**WHAT IS NEEDED:** Looking at the data that follows, count the lines containing the word "right" and write down only that count.

BEGIN DATA SUPPLIED

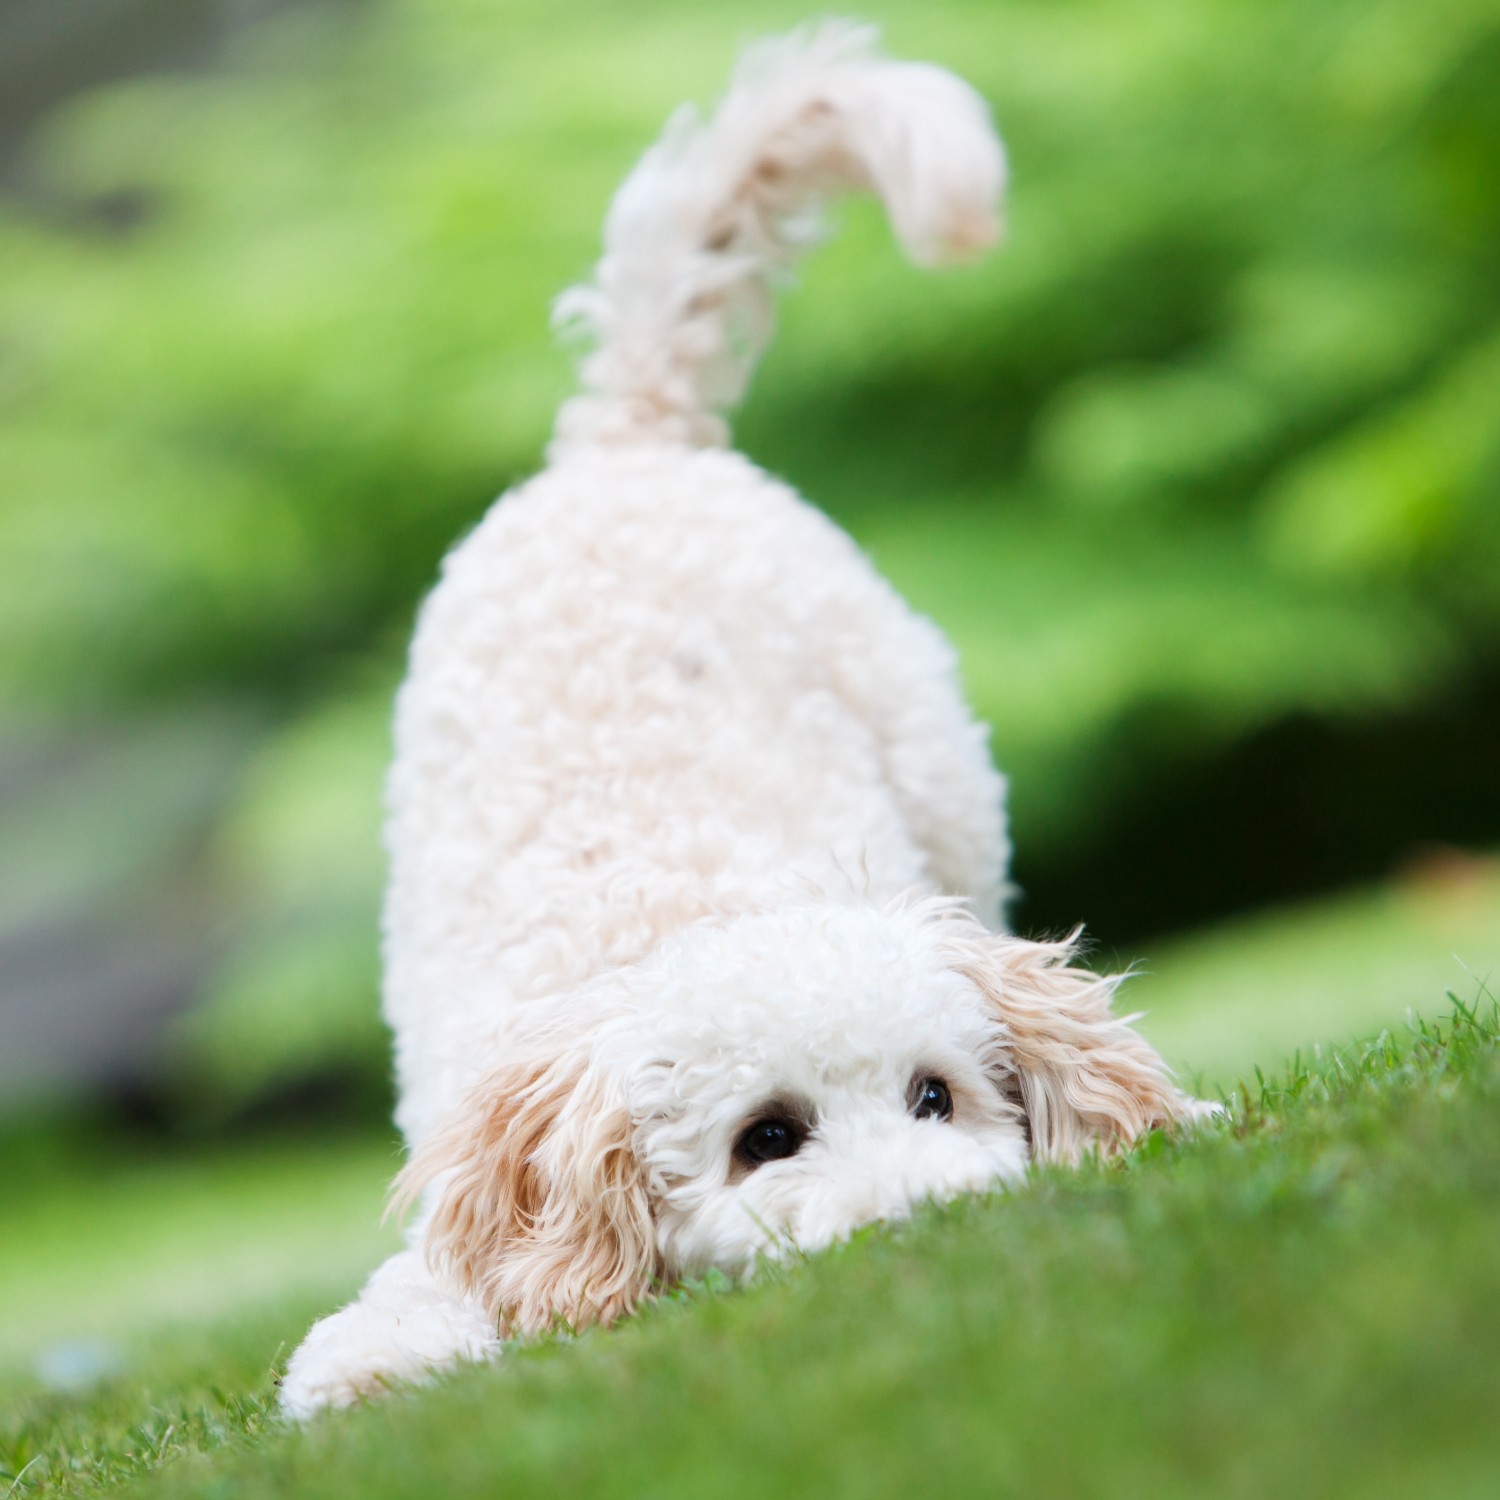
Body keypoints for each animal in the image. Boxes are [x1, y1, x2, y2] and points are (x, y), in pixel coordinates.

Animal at [276, 20, 1200, 1416]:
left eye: (937, 1098)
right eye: (768, 1138)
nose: (933, 1221)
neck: (678, 920)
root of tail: (620, 439)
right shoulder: (474, 1199)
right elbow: (407, 1311)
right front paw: (378, 1369)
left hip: (953, 800)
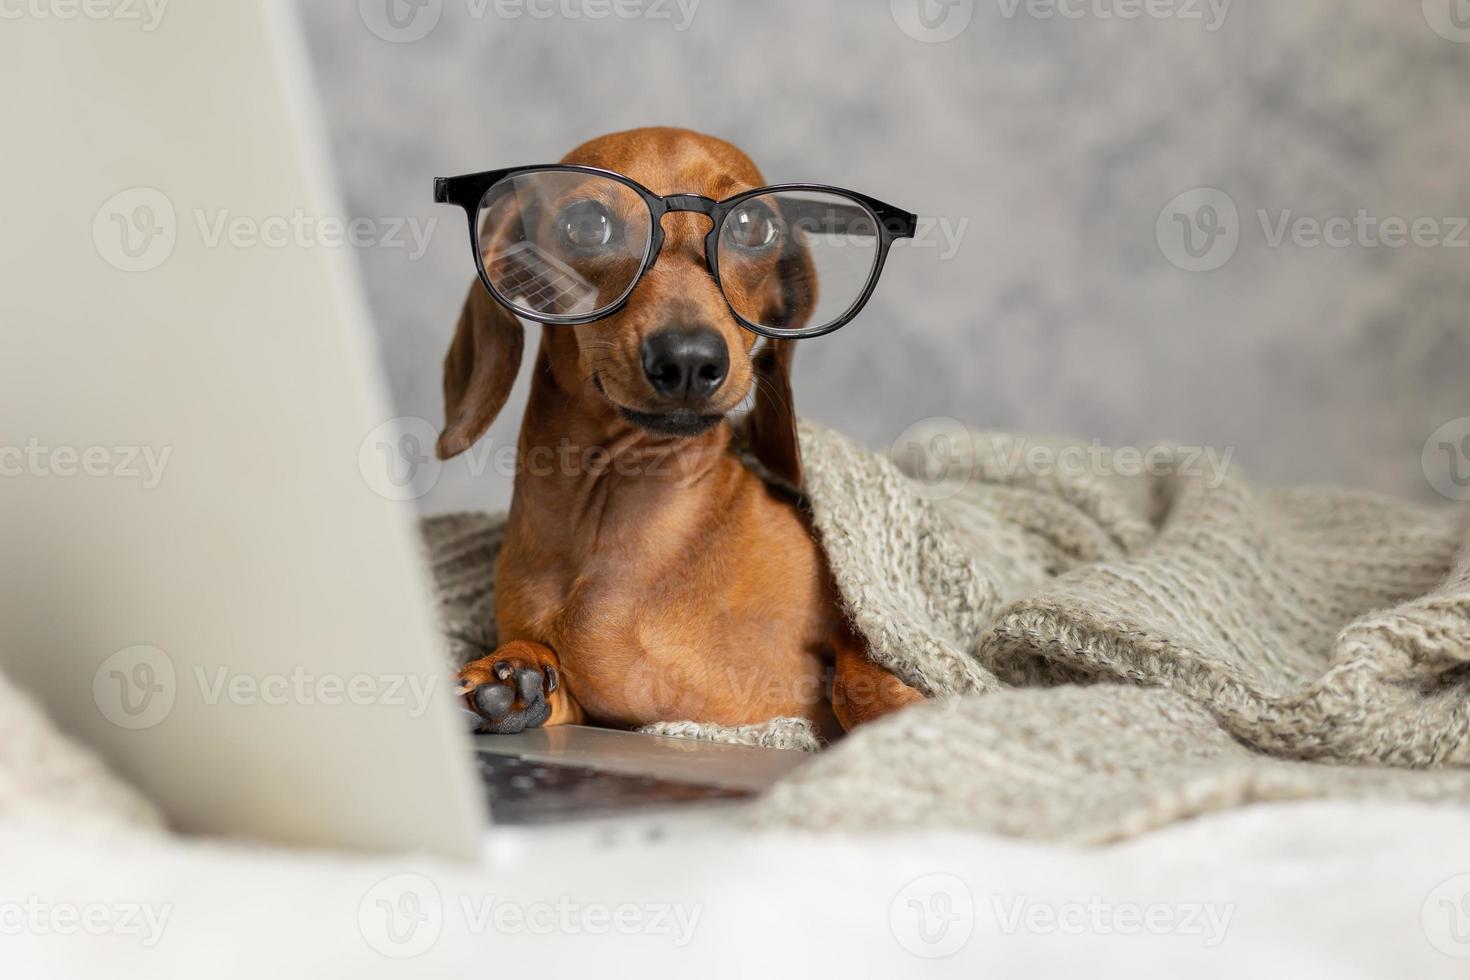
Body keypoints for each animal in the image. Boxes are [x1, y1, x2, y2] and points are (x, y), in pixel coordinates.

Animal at [435, 132, 923, 743]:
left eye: (753, 226)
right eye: (587, 224)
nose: (689, 360)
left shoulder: (851, 618)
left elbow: (859, 665)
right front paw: (516, 673)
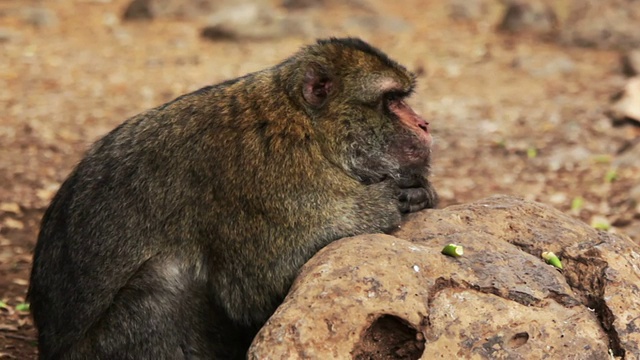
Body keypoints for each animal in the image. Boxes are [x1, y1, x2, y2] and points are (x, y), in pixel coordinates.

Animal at [28, 38, 440, 358]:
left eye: (402, 98)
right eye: (391, 100)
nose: (423, 124)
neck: (309, 129)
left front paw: (418, 192)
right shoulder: (266, 177)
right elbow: (255, 288)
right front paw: (381, 205)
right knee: (165, 279)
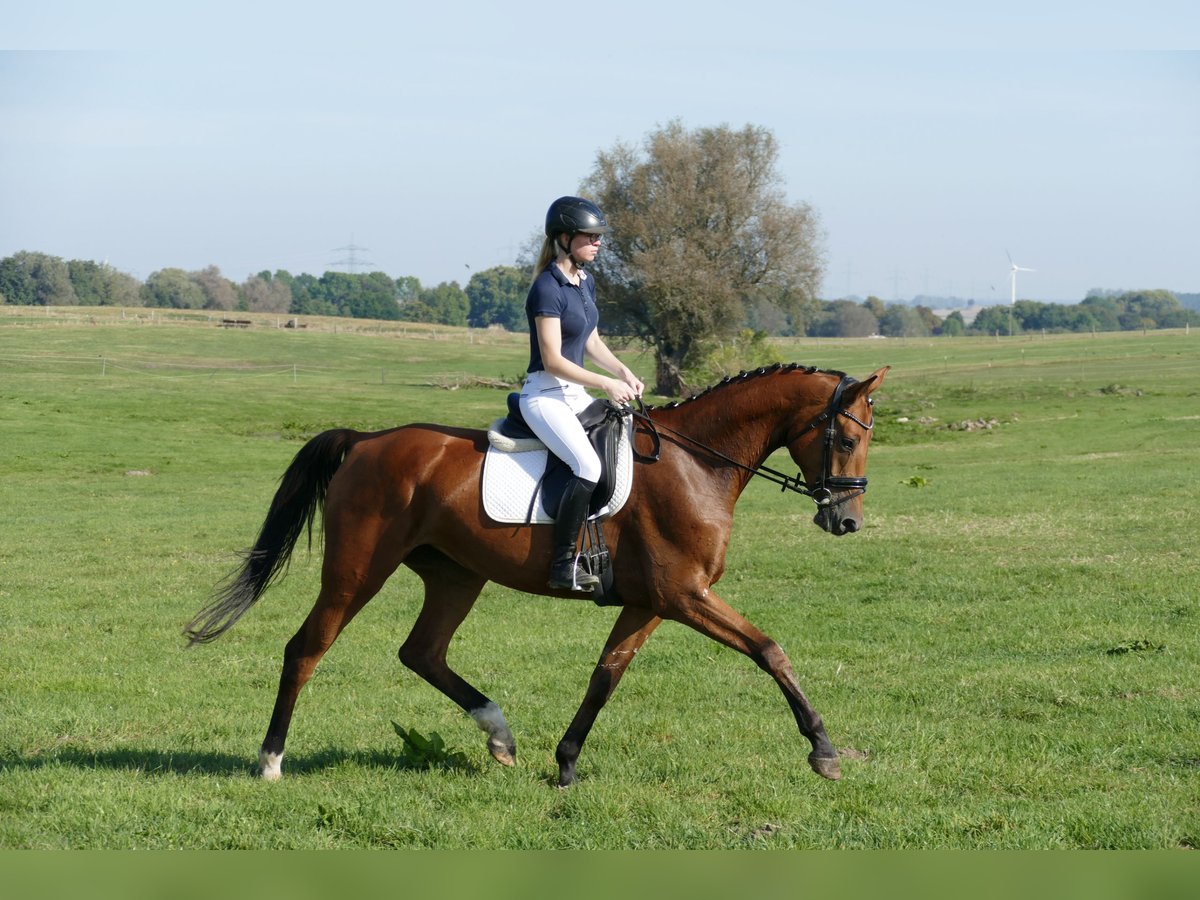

END DATA SUPPLIED

**TASK ANSWER:** 11